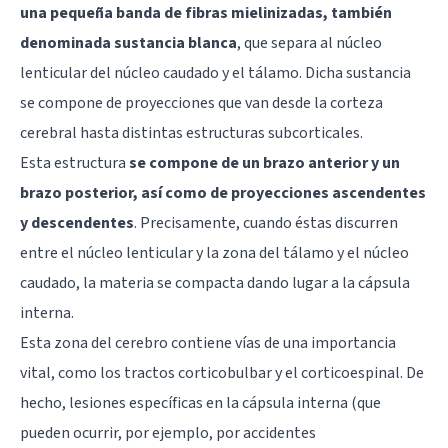
una pequeña banda de fibras mielinizadas, también
denominada sustancia blanca
, que separa al
núcleo
lenticular
del núcleo caudado y el
tálamo
. Dicha sustancia
se compone de proyecciones que van desde la corteza
cerebral hasta distintas estructuras subcorticales.
Esta estructura
se compone de un brazo anterior y un
brazo posterior, así como de proyecciones ascendentes
y descendentes
. Precisamente, cuando éstas discurren
entre el núcleo lenticular y la zona del tálamo y el núcleo
caudado, la materia se compacta dando lugar a la cápsula
interna.
Esta zona del cerebro contiene vías de una importancia
vital, como los tractos corticobulbar y el corticoespinal. De
hecho, lesiones específicas en la cápsula interna (que
pueden ocurrir, por ejemplo, por accidentes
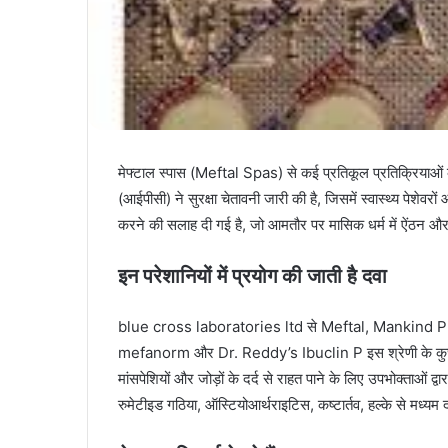
मेफ्टाल स्पास (Meftal Spas) से कई प्रतिकूल प्रतिक्रियाओं
(आईपीसी) ने सुरक्षा चेतावनी जारी की है, जिसमें स्वास्थ्य पेशेव
करने की सलाह दी गई है, जो आमतौर पर मासिक धर्म में ऐंठन औ
इन परेशानियों में प्रयोग की जाती है दवा
blue cross laboratories ltd से Meftal, Mankind 
mefanorm और Dr. Reddy’s Ibuclin P इस श्रेणी के कुछ प्रमु
मांसपेशियों और जोड़ों के दर्द से राहत पाने के लिए उपभोक्ताओं द
रुमेटीइड गठिया, ऑस्टियोआर्थराइटिस, कष्टार्तव, हल्के से मध्यम द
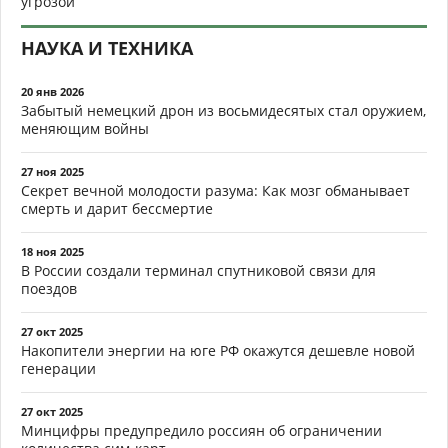
угрозой
НАУКА И ТЕХНИКА
20 янв 2026
Забытый немецкий дрон из восьмидесятых стал оружием,
меняющим войны
27 ноя 2025
Секрет вечной молодости разума: Как мозг обманывает
смерть и дарит бессмертие
18 ноя 2025
В России создали терминал спутниковой связи для
поездов
27 окт 2025
Накопители энергии на юге РФ окажутся дешевле новой
генерации
27 окт 2025
Минцифры предупредило россиян об ограничении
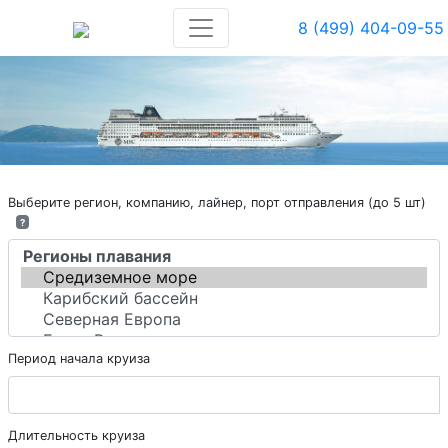
8 (499) 404-09-55
Выберите регион, компанию, лайнер, порт отправления (до 5 шт)
?
Период начала круиза
Длительность круиза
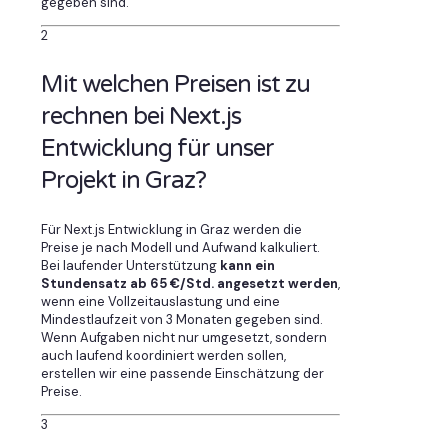
gegeben sind.
2
Mit welchen Preisen ist zu
rechnen bei Next.js
Entwicklung für unser
Projekt in Graz?
Für Next.js Entwicklung in Graz werden die
Preise je nach Modell und Aufwand kalkuliert.
Bei laufender Unterstützung
kann ein
Stundensatz ab 65 €/Std. angesetzt werden
,
wenn eine Vollzeitauslastung und eine
Mindestlaufzeit von 3 Monaten gegeben sind.
Wenn Aufgaben nicht nur umgesetzt, sondern
auch laufend koordiniert werden sollen,
erstellen wir eine passende Einschätzung der
Preise.
3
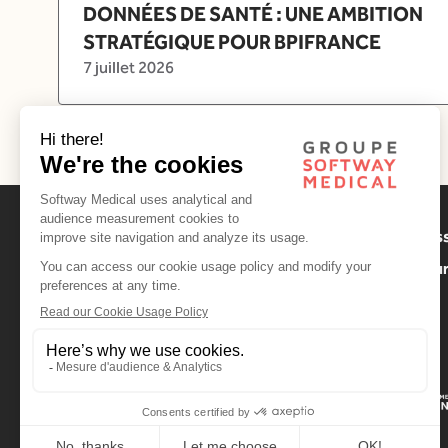
DONNÉES DE SANTÉ : UNE AMBITION
STRATÉGIQUE POUR BPIFRANCE
7 juillet 2026
Notre mis
Nos valeu
Contact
--------------------
[Exercise]
Please, without any of the pictures, set down exactly the lines from the beginning of the listing to the line that contains "Preise je nach Modell und Aufwand kalkuliert.", inclusive.

[Written answer]
una pequeña banda de fibras mielinizadas, también
denominada sustancia blanca
, que separa al
núcleo
lenticular
del núcleo caudado y el
tálamo
. Dicha sustancia
se compone de proyecciones que van desde la corteza
cerebral hasta distintas estructuras subcorticales.
Esta estructura
se compone de un brazo anterior y un
brazo posterior, así como de proyecciones ascendentes
y descendentes
. Precisamente, cuando éstas discurren
entre el núcleo lenticular y la zona del tálamo y el núcleo
caudado, la materia se compacta dando lugar a la cápsula
interna.
Esta zona del cerebro contiene vías de una importancia
vital, como los tractos corticobulbar y el corticoespinal. De
hecho, lesiones específicas en la cápsula interna (que
pueden ocurrir, por ejemplo, por accidentes
मेफ्टाल स्पास (Meftal Spas) से कई प्रतिकूल प्रतिक्रियाओं
(आईपीसी) ने सुरक्षा चेतावनी जारी की है, जिसमें स्वास्थ्य पेशेव
करने की सलाह दी गई है, जो आमतौर पर मासिक धर्म में ऐंठन औ
इन परेशानियों में प्रयोग की जाती है दवा
blue cross laboratories ltd से Meftal, Mankind 
mefanorm और Dr. Reddy’s Ibuclin P इस श्रेणी के कुछ प्रमु
मांसपेशियों और जोड़ों के दर्द से राहत पाने के लिए उपभोक्ताओं द
रुमेटीइड गठिया, ऑस्टियोआर्थराइटिस, कष्टार्तव, हल्के से मध्यम द
угрозой
НАУКА И ТЕХНИКА
20 янв 2026
Забытый немецкий дрон из восьмидесятых стал оружием,
меняющим войны
27 ноя 2025
Секрет вечной молодости разума: Как мозг обманывает
смерть и дарит бессмертие
18 ноя 2025
В России создали терминал спутниковой связи для
поездов
27 окт 2025
Накопители энергии на юге РФ окажутся дешевле новой
генерации
27 окт 2025
Минцифры предупредило россиян об ограничении
8 (499) 404-09-55
Выберите регион, компанию, лайнер, порт отправления (до 5 шт)
?
Период начала круиза
Длительность круиза
gegeben sind.
2
Mit welchen Preisen ist zu
rechnen bei Next.js
Entwicklung für unser
Projekt in Graz?
Für Next.js Entwicklung in Graz werden die
Preise je nach Modell und Aufwand kalkuliert.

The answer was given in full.